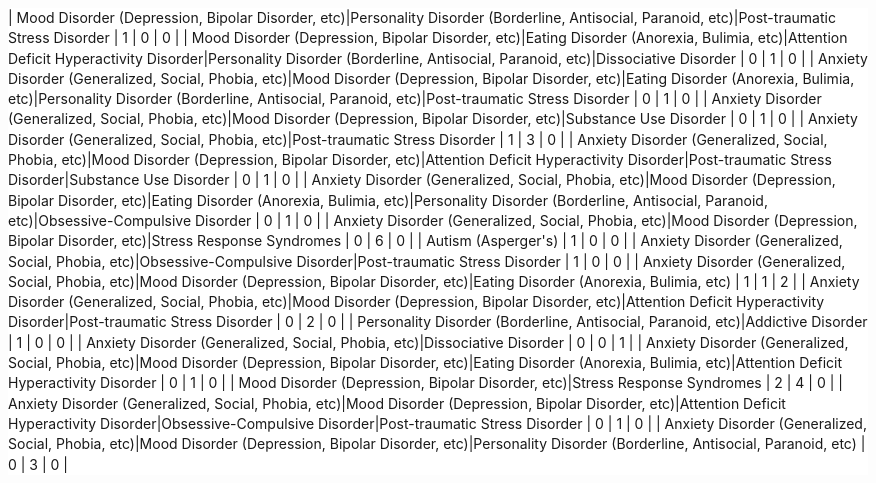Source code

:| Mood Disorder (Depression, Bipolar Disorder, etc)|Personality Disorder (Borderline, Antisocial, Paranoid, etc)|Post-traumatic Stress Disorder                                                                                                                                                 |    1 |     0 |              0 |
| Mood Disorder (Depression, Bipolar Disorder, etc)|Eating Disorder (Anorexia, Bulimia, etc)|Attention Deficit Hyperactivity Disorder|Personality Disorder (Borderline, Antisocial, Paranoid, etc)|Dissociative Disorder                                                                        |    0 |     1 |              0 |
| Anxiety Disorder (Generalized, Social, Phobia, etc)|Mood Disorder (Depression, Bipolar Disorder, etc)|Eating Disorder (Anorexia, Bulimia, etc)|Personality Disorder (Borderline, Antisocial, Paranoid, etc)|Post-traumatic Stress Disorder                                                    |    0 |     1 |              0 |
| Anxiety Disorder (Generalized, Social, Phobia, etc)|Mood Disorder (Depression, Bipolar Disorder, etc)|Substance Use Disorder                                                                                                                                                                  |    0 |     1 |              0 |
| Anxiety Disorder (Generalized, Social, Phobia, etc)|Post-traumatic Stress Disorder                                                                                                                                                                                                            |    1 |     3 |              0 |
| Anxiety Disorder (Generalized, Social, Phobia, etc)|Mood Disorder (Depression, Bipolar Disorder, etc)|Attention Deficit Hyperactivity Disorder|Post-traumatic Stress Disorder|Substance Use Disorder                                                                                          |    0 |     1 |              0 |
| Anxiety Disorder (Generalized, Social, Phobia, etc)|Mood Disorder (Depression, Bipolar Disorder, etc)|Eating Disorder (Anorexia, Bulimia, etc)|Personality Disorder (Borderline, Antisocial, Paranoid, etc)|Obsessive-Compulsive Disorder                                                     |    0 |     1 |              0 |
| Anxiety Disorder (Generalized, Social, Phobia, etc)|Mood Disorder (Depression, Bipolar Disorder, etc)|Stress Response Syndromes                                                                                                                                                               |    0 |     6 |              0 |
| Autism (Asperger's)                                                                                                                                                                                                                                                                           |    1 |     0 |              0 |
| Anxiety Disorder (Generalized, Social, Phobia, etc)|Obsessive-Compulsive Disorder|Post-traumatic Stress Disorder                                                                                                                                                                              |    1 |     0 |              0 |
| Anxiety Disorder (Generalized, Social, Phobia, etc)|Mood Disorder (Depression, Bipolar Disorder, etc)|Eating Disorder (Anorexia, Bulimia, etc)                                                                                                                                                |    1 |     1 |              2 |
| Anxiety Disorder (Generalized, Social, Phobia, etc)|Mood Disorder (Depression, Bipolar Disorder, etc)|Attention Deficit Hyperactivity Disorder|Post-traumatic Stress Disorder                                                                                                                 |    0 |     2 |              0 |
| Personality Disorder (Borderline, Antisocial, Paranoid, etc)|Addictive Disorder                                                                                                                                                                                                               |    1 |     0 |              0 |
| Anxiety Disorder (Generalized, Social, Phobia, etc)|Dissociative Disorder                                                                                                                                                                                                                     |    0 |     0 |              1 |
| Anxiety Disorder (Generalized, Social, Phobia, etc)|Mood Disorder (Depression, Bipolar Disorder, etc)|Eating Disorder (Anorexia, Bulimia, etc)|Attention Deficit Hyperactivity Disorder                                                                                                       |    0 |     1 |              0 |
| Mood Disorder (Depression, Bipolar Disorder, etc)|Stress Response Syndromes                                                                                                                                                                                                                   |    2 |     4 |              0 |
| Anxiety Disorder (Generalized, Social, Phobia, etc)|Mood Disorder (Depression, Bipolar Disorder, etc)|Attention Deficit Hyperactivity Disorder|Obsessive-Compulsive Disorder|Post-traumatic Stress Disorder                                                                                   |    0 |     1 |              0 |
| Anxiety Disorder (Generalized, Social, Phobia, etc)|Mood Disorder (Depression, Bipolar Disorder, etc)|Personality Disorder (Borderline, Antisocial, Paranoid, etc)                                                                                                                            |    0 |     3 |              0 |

==*==

(Work required)
Output the material above exactly as written and drop any images it holds.

(Response to the exercise)
Source code

:| Mood Disorder (Depression, Bipolar Disorder, etc)|Personality Disorder (Borderline, Antisocial, Paranoid, etc)|Post-traumatic Stress Disorder                                                                                                                                                 |    1 |     0 |              0 |
| Mood Disorder (Depression, Bipolar Disorder, etc)|Eating Disorder (Anorexia, Bulimia, etc)|Attention Deficit Hyperactivity Disorder|Personality Disorder (Borderline, Antisocial, Paranoid, etc)|Dissociative Disorder                                                                        |    0 |     1 |              0 |
| Anxiety Disorder (Generalized, Social, Phobia, etc)|Mood Disorder (Depression, Bipolar Disorder, etc)|Eating Disorder (Anorexia, Bulimia, etc)|Personality Disorder (Borderline, Antisocial, Paranoid, etc)|Post-traumatic Stress Disorder                                                    |    0 |     1 |              0 |
| Anxiety Disorder (Generalized, Social, Phobia, etc)|Mood Disorder (Depression, Bipolar Disorder, etc)|Substance Use Disorder                                                                                                                                                                  |    0 |     1 |              0 |
| Anxiety Disorder (Generalized, Social, Phobia, etc)|Post-traumatic Stress Disorder                                                                                                                                                                                                            |    1 |     3 |              0 |
| Anxiety Disorder (Generalized, Social, Phobia, etc)|Mood Disorder (Depression, Bipolar Disorder, etc)|Attention Deficit Hyperactivity Disorder|Post-traumatic Stress Disorder|Substance Use Disorder                                                                                          |    0 |     1 |              0 |
| Anxiety Disorder (Generalized, Social, Phobia, etc)|Mood Disorder (Depression, Bipolar Disorder, etc)|Eating Disorder (Anorexia, Bulimia, etc)|Personality Disorder (Borderline, Antisocial, Paranoid, etc)|Obsessive-Compulsive Disorder                                                     |    0 |     1 |              0 |
| Anxiety Disorder (Generalized, Social, Phobia, etc)|Mood Disorder (Depression, Bipolar Disorder, etc)|Stress Response Syndromes                                                                                                                                                               |    0 |     6 |              0 |
| Autism (Asperger's)                                                                                                                                                                                                                                                                           |    1 |     0 |              0 |
| Anxiety Disorder (Generalized, Social, Phobia, etc)|Obsessive-Compulsive Disorder|Post-traumatic Stress Disorder                                                                                                                                                                              |    1 |     0 |              0 |
| Anxiety Disorder (Generalized, Social, Phobia, etc)|Mood Disorder (Depression, Bipolar Disorder, etc)|Eating Disorder (Anorexia, Bulimia, etc)                                                                                                                                                |    1 |     1 |              2 |
| Anxiety Disorder (Generalized, Social, Phobia, etc)|Mood Disorder (Depression, Bipolar Disorder, etc)|Attention Deficit Hyperactivity Disorder|Post-traumatic Stress Disorder                                                                                                                 |    0 |     2 |              0 |
| Personality Disorder (Borderline, Antisocial, Paranoid, etc)|Addictive Disorder                                                                                                                                                                                                               |    1 |     0 |              0 |
| Anxiety Disorder (Generalized, Social, Phobia, etc)|Dissociative Disorder                                                                                                                                                                                                                     |    0 |     0 |              1 |
| Anxiety Disorder (Generalized, Social, Phobia, etc)|Mood Disorder (Depression, Bipolar Disorder, etc)|Eating Disorder (Anorexia, Bulimia, etc)|Attention Deficit Hyperactivity Disorder                                                                                                       |    0 |     1 |              0 |
| Mood Disorder (Depression, Bipolar Disorder, etc)|Stress Response Syndromes                                                                                                                                                                                                                   |    2 |     4 |              0 |
| Anxiety Disorder (Generalized, Social, Phobia, etc)|Mood Disorder (Depression, Bipolar Disorder, etc)|Attention Deficit Hyperactivity Disorder|Obsessive-Compulsive Disorder|Post-traumatic Stress Disorder                                                                                   |    0 |     1 |              0 |
| Anxiety Disorder (Generalized, Social, Phobia, etc)|Mood Disorder (Depression, Bipolar Disorder, etc)|Personality Disorder (Borderline, Antisocial, Paranoid, etc)                                                                                                                            |    0 |     3 |              0 |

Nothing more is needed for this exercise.